__Job item__
When you reach the line with "В Ярославле Олег" in the data below, begin printing lines exactly, and stop once the line with "sublimer votre style au quotidien" has been printed.

_____

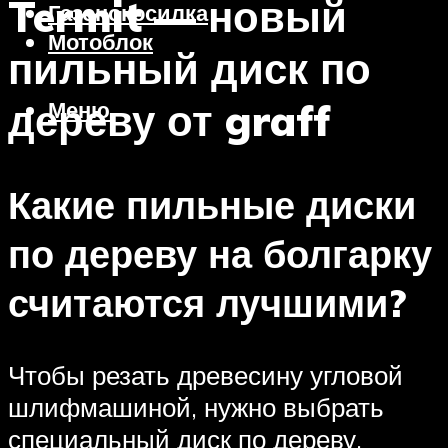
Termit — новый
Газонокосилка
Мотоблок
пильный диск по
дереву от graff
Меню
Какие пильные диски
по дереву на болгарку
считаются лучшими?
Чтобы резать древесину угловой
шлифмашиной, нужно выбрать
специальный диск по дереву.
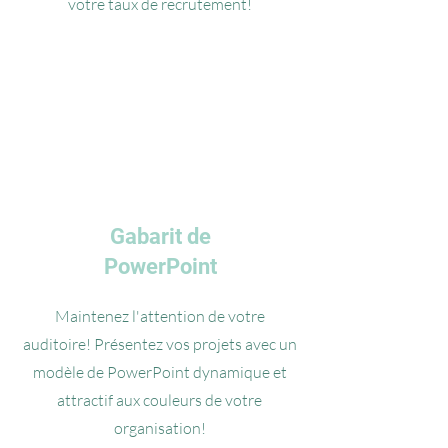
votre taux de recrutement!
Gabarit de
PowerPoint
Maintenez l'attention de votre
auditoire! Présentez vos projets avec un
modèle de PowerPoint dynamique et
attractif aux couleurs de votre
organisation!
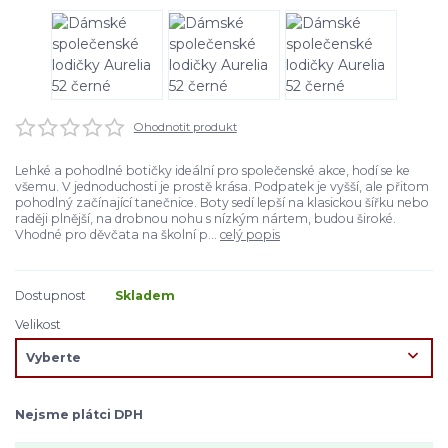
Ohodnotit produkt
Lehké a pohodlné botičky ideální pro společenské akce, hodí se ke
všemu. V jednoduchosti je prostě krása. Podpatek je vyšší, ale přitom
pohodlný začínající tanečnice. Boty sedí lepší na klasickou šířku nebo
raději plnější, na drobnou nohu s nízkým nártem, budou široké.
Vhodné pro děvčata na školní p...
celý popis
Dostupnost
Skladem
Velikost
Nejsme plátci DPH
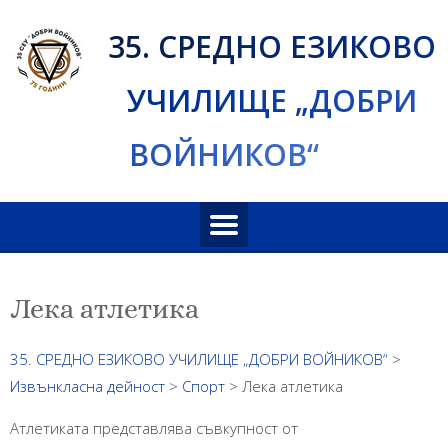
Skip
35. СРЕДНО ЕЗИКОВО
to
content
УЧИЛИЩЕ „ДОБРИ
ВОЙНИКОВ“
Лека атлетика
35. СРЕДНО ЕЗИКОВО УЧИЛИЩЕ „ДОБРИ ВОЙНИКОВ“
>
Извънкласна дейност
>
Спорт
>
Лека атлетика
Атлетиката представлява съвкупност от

_____

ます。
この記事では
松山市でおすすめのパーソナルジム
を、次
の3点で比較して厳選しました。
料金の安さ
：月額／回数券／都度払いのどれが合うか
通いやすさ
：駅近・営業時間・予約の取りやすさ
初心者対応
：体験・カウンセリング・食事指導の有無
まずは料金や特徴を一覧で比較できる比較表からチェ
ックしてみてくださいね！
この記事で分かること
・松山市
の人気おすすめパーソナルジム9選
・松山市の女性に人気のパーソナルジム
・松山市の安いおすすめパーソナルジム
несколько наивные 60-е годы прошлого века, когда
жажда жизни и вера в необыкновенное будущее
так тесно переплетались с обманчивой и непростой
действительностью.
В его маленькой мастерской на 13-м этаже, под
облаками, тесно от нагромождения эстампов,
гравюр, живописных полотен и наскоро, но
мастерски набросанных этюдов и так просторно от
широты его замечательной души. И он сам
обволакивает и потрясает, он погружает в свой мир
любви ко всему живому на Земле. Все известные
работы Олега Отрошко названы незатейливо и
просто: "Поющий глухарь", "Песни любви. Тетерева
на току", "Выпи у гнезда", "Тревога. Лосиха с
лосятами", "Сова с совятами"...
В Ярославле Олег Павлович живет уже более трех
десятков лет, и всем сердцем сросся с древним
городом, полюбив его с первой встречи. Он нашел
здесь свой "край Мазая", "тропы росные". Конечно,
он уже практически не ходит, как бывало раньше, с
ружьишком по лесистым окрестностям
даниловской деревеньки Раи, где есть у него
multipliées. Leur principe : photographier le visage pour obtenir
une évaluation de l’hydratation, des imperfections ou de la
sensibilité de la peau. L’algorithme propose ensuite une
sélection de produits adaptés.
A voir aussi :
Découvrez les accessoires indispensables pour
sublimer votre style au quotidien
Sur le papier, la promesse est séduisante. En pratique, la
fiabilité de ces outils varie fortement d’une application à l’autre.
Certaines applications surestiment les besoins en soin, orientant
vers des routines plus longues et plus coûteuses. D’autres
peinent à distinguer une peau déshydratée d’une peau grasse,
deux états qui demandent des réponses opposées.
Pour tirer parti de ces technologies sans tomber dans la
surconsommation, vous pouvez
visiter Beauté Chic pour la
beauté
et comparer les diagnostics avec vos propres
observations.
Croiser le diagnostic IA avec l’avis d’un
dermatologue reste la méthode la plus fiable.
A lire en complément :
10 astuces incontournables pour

_____

__Answer box__
В Ярославле Олег Павлович живет уже более трех
десятков лет, и всем сердцем сросся с древним
городом, полюбив его с первой встречи. Он нашел
здесь свой "край Мазая", "тропы росные". Конечно,
он уже практически не ходит, как бывало раньше, с
ружьишком по лесистым окрестностям
даниловской деревеньки Раи, где есть у него
multipliées. Leur principe : photographier le visage pour obtenir
une évaluation de l’hydratation, des imperfections ou de la
sensibilité de la peau. L’algorithme propose ensuite une
sélection de produits adaptés.
A voir aussi :
Découvrez les accessoires indispensables pour
sublimer votre style au quotidien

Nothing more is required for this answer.